Automating Pulsar Cluster Management with Kubernetes Operators
Simplify deployment and scaling of Apache Pulsar with Kubernetes-native automation using Pulsar Operators
Managing distributed systems like Apache Pulsar can be complex — especially at scale. Tasks such as provisioning brokers, configuring BookKeeper, managing Zookeeper, and ensuring high availability often require deep operational expertise.
Enter the Kubernetes Operator pattern, which brings Kubernetes-native automation to Pulsar. With the Pulsar Operator, you can declaratively manage your Pulsar clusters, automate rollouts and upgrades, and scale components on demand.
In this post, we’ll explore how Kubernetes Operators simplify Pulsar cluster operations, how to deploy them, and best practices for production-grade deployments.

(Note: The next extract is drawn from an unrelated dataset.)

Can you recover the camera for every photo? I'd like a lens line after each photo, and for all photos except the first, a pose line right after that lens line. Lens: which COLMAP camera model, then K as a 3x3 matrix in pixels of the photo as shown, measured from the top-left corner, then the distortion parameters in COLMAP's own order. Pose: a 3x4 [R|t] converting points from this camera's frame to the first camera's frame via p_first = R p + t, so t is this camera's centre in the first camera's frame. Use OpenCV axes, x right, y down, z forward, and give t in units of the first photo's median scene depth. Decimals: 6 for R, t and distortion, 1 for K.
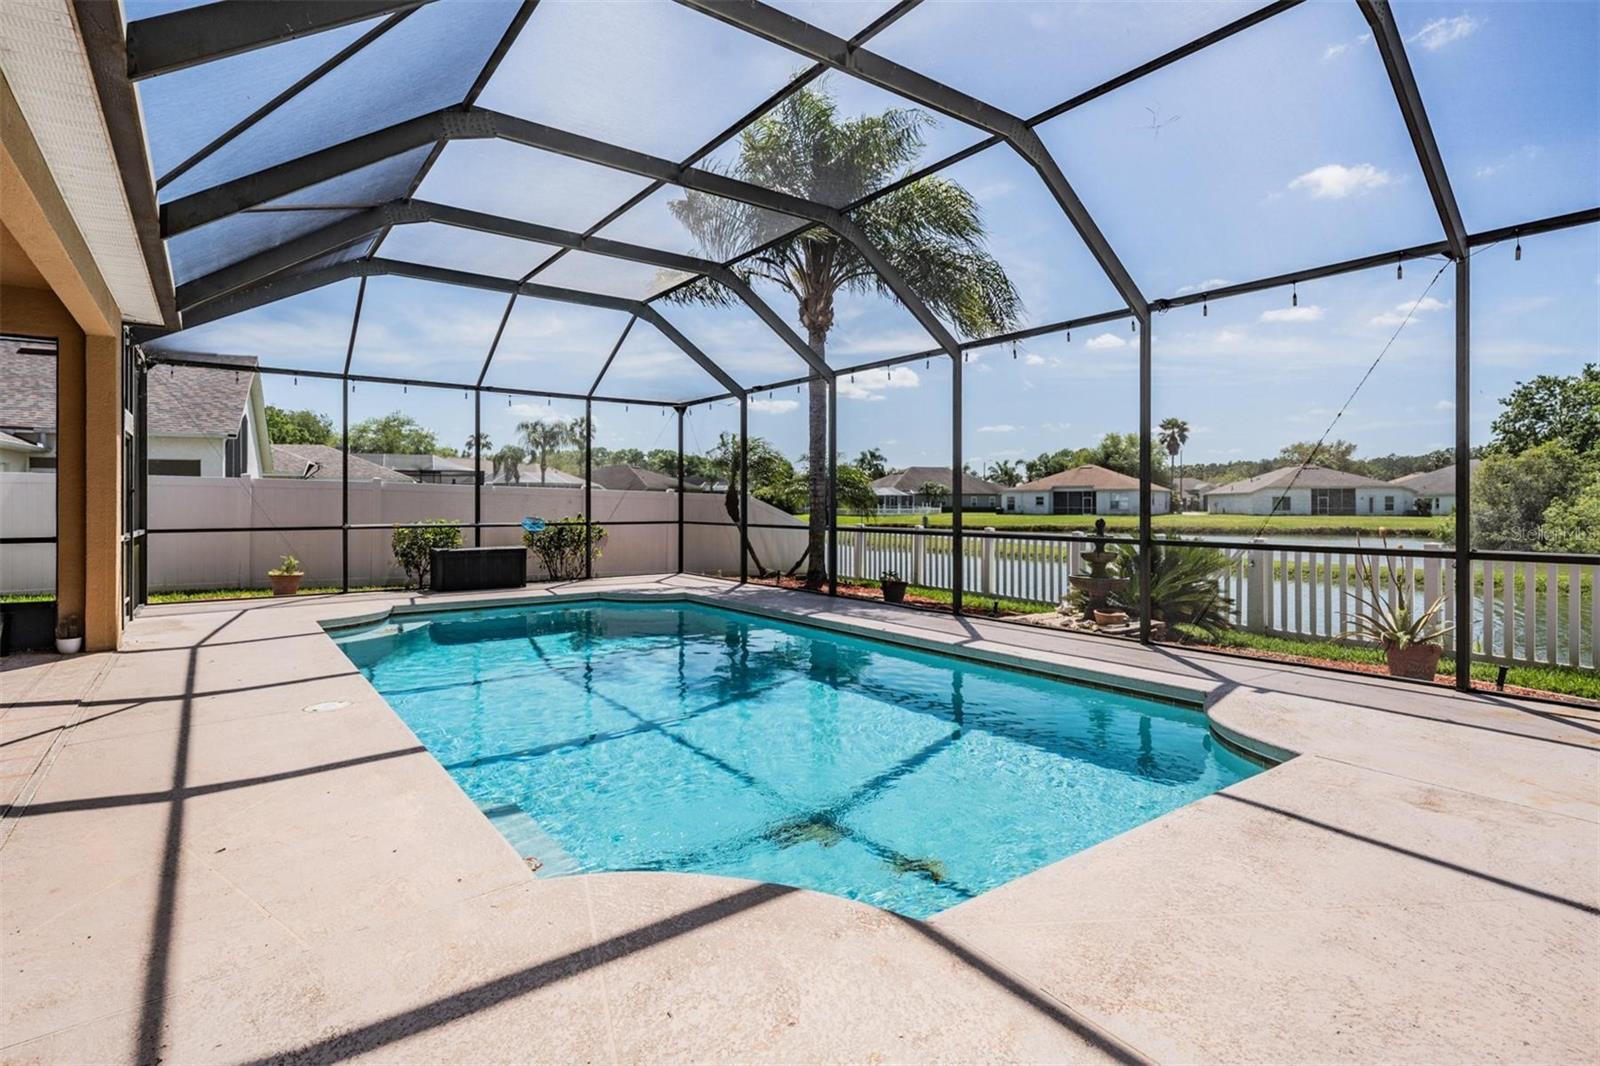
lens RADIAL K [[798.6, 0, 784.1], [0, 798.6, 521.3], [0, 0, 1]] dist [0.002816, 0.000533]
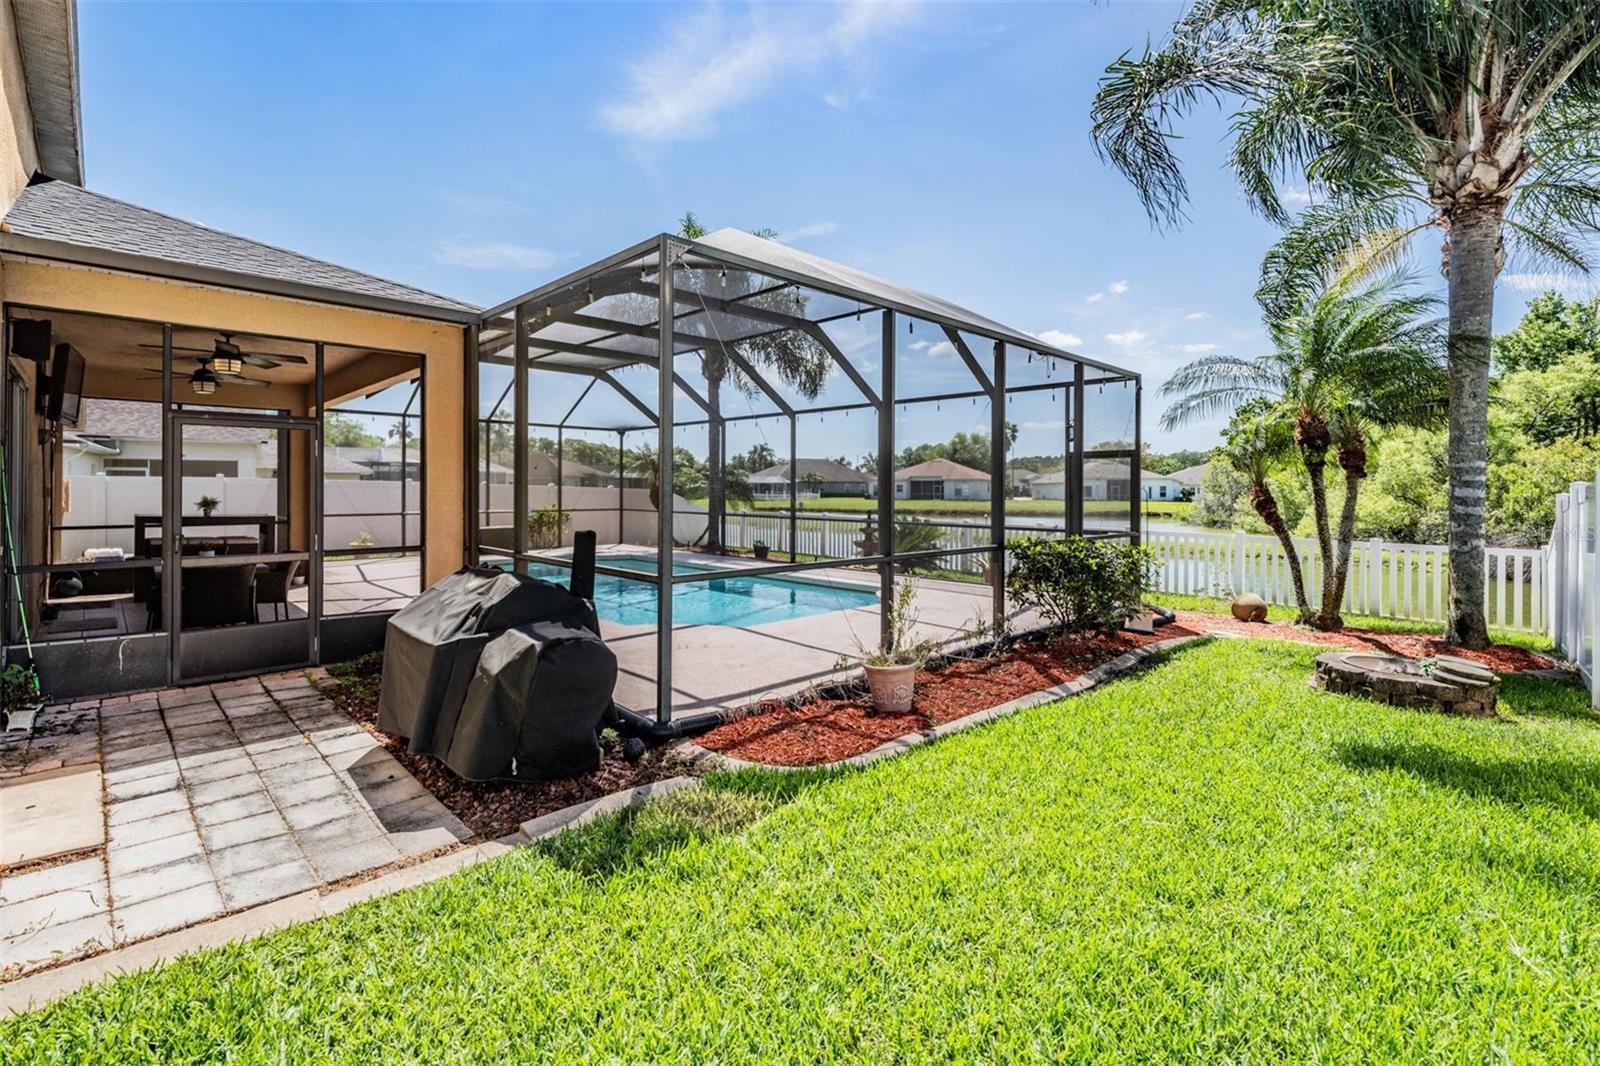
lens RADIAL K [[733.4, 0, 788.4], [0, 733.4, 503.2], [0, 0, 1]] dist [0.004491, 0.000349]
pose [[0.990058, 0.001628, 0.140654, -0.012446], [-0.001532, 0.999999, -0.000788, -0.008726], [-0.140655, 0.000564, 0.990059, -0.342454]]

What is a Kubernetes Operator?
A Kubernetes Operator is a controller that extends Kubernetes APIs to manage the lifecycle of complex, stateful applications.
Key capabilities:
- Manages custom resources (CRDs)
- Monitors cluster state continuously
- Automates tasks like provisioning, scaling, healing, and upgrades
For Apache Pulsar, the operator handles:
- Brokers
- Bookies (Apache BookKeeper)
- Zookeeper clusters
- Proxies
- Configuration and secret management
Benefits of Using the Pulsar Operator
- Declarative configuration using YAML
- Automated upgrades of Pulsar components
- Horizontal scaling of brokers and bookies
- Built-in observability with Prometheus and Grafana integration
- Secure handling of secrets and TLS certificates
- Seamless integration with Helm, CI/CD, and GitOps workflows
Deploying the Pulsar Operator
Step 1: Install the Operator
You can install the Pulsar Operator using Helm:
helm repo add streamnative https://charts.streamnative.io
helm repo update
helm install pulsar-operator streamnative/pulsar-operator \
--namespace pulsar-system --create-namespace
Alternatively, you can use kubectl apply
with the provided CRDs and manifests.
Step 2: Define a PulsarCluster Custom Resource
Create a PulsarCluster
CRD that defines your cluster layout:
apiVersion: pulsar.streamnative.io/v1alpha1
kind: PulsarCluster
metadata:
name: pulsar-prod
namespace: pulsar
spec:
zookeeper:
replicas: 3
bookkeeper:
replicas: 3
broker:
replicas: 3
proxy:
replicas: 2
autoRecovery:
enabled: true
monitoring:
prometheus: true
grafana: true
Apply the CR:
kubectl apply -f pulsar-cluster.yaml
The operator will automatically deploy and wire up Zookeeper, BookKeeper, Brokers, and Proxies.
Scaling the Cluster
Update the custom resource to scale:
spec:
broker:
replicas: 6
Then re-apply:
kubectl apply -f pulsar-cluster.yaml
The operator handles rolling updates and stateful pod identity preservation.
TLS and Secret Management
Enable TLS for secure communication:
spec:
tls:
enabled: true
secretName: pulsar-tls
Use Kubernetes secrets to mount certs securely.
Monitoring and Observability
The operator can deploy:
- Prometheus exporters for brokers, bookies, zookeeper
- Grafana dashboards out-of-the-box
- Alerting rules for common failure scenarios
This simplifies operational insights and troubleshooting.
Best Practices
- Use persistent volumes (PVCs) for BookKeeper and Zookeeper
- Deploy in separate namespaces for isolation
- Leverage HPA (Horizontal Pod Autoscaling) for load-driven scaling
- Integrate with cert-manager for auto-renewed TLS
- Monitor logs using ELK stack or Fluent Bit
Real-World Use Cases
- Multi-tenant SaaS: Spin up separate Pulsar clusters per customer with isolated namespaces
- CI/CD Integration: GitOps pipelines automatically reconcile Pulsar configuration via CRDs
- Cloud-Native Migration: Lift-and-shift on-prem Pulsar to Kubernetes with minimal disruption
Conclusion
Apache Pulsar is a powerful messaging platform, and with the help of Kubernetes Operators, it becomes easy to deploy, scale, and manage in cloud-native environments.
The Pulsar Operator eliminates manual toil and unlocks seamless automation, enabling your team to focus on building real-time data products — not babysitting infrastructure.
Whether you’re operating in hybrid cloud, public cloud, or on-prem Kubernetes, this approach brings reliability, consistency, and DevOps harmony to Pulsar cluster management.